:: Exercise ::
Going through the entries below, work out how many lines have the string "Skip" in them. Give the number and nothing more.

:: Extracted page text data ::
· · · ·
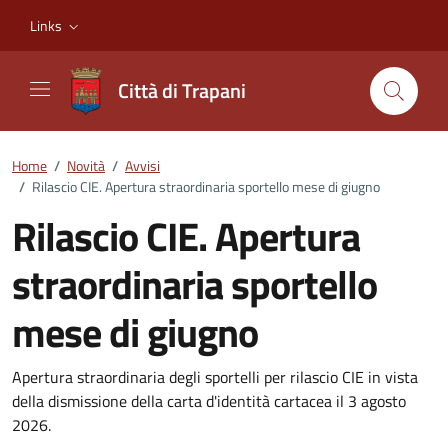
Vai ai contenuti
Vai al footer
Links
Città di Trapani
Home
/
Novità
/
Avvisi
/
Rilascio CIE. Apertura straordinaria sportello mese di giugno
Rilascio CIE. Apertura
straordinaria sportello
mese di giugno
Dettagli della notizia
Apertura straordinaria degli sportelli per rilascio CIE in vista
della dismissione della carta d'identità cartacea il 3 agosto
2026.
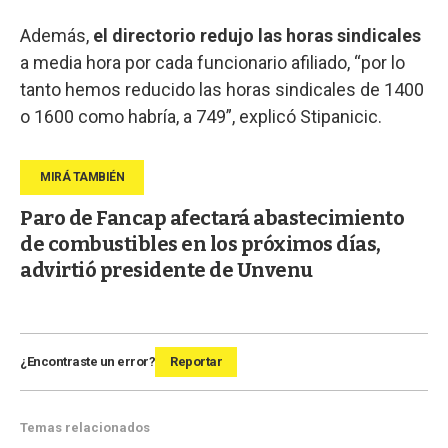
Además,
el directorio redujo las horas sindicales
a media hora por cada funcionario afiliado, “por lo
tanto hemos reducido las horas sindicales de 1400
o 1600 como habría, a 749”, explicó Stipanicic.
Paro de Fancap afectará abastecimiento
de combustibles en los próximos días,
advirtió presidente de Unvenu
¿Encontraste un error?
Reportar
Temas relacionados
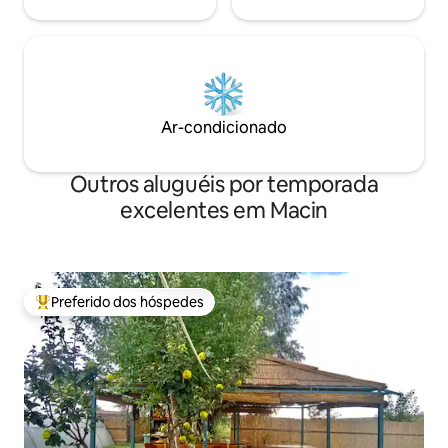
Ar-condicionado
Outros aluguéis por temporada
excelentes em Macin
Preferido dos hóspedes
Entre os melhores preferidos dos hóspedes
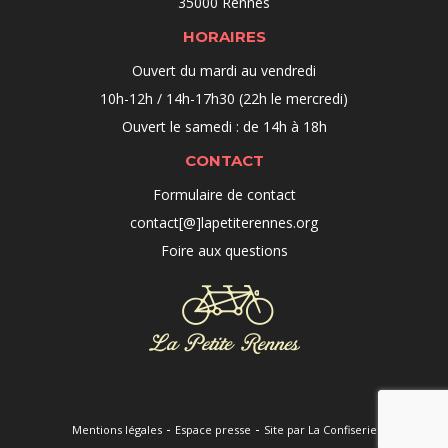
35000 Rennes
HORAIRES
Ouvert du mardi au vendredi
10h-12h / 14h-17h30 (22h le mercredi)
Ouvert le samedi : de 14h à 18h
CONTACT
Formulaire de contact
contact[@]lapetiterennes.org
Foire aux questions
-
-
Mentions légales
Espace presse
Site par La Confiserie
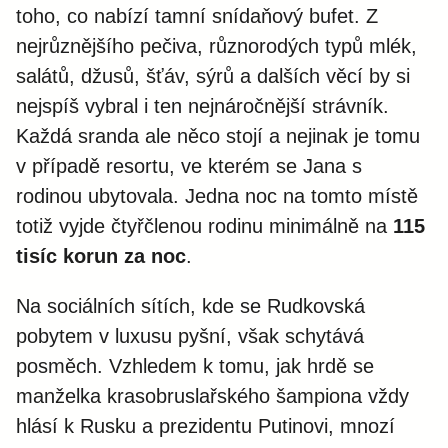
toho, co nabízí tamní snídaňový bufet. Z
nejrůznějšího pečiva, různorodých typů mlék,
salátů, džusů, šťáv, sýrů a dalších věcí by si
nejspíš vybral i ten nejnáročnější strávník.
Každá sranda ale něco stojí a nejinak je tomu
v případě resortu, ve kterém se Jana s
rodinou ubytovala. Jedna noc na tomto místě
totiž vyjde čtyřčlenou rodinu minimálně na
115
tisíc korun za noc
.
Na sociálních sítích, kde se Rudkovská
pobytem v luxusu pyšní, však schytává
posměch. Vzhledem k tomu, jak hrdě se
manželka krasobruslařského šampiona vždy
hlásí k Rusku a prezidentu Putinovi, mnozí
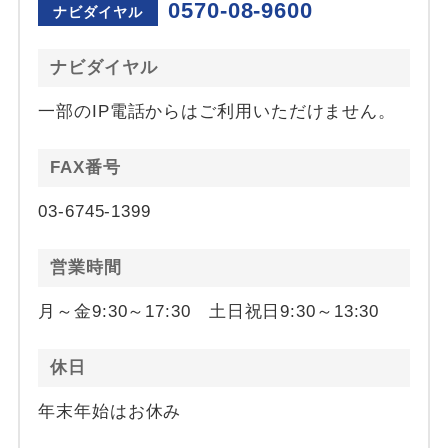
0570-08-9600
ナビダイヤル
ナビダイヤル
一部のIP電話からはご利用いただけません。
FAX番号
03-6745-1399
営業時間
月～金9:30～17:30 土日祝日9:30～13:30
休日
年末年始はお休み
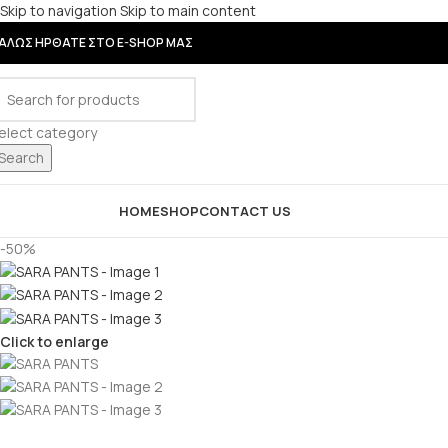
Skip to navigation
Skip to main content
ΑΛΩΣ ΗΡΘΑΤΕ ΣΤΟ E-SHOP ΜΑΣ
elect category
Search
rowse Categories
HOME
SHOP
CONTACT US
-50%
Click to enlarge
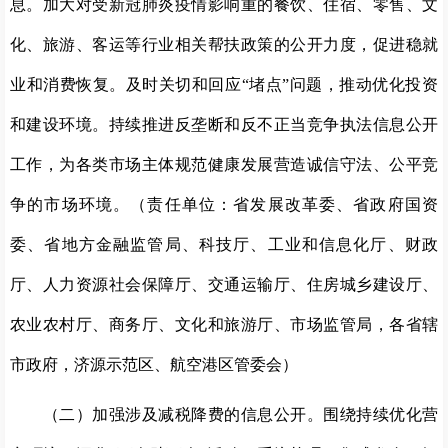
息。加大对受新冠肺炎疫情影响重的餐饮、住宿、零售、文
化、旅游、客运等行业相关帮扶政策的公开力度，促进稳就
业和消费恢复。及时关切和回应“堵点”问题，推动优化投资
和建设环境。持续推进反垄断和反不正当竞争执法信息公开
工作，为各类市场主体规范健康发展营造诚信守法、公平竞
争的市场环境。（责任单位：省发展改革委、省政府国资
委、省地方金融监管局、科技厅、工业和信息化厅、财政
厅、人力资源社会保障厅、交通运输厅、住房城乡建设厅、
农业农村厅、商务厅、文化和旅游厅、市场监管局，各省辖
市政府，济源示范区、航空港区管委会）
（二）加强涉及减税降费的信息公开。围绕持续优化营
· · · ·
:: The answer ::
2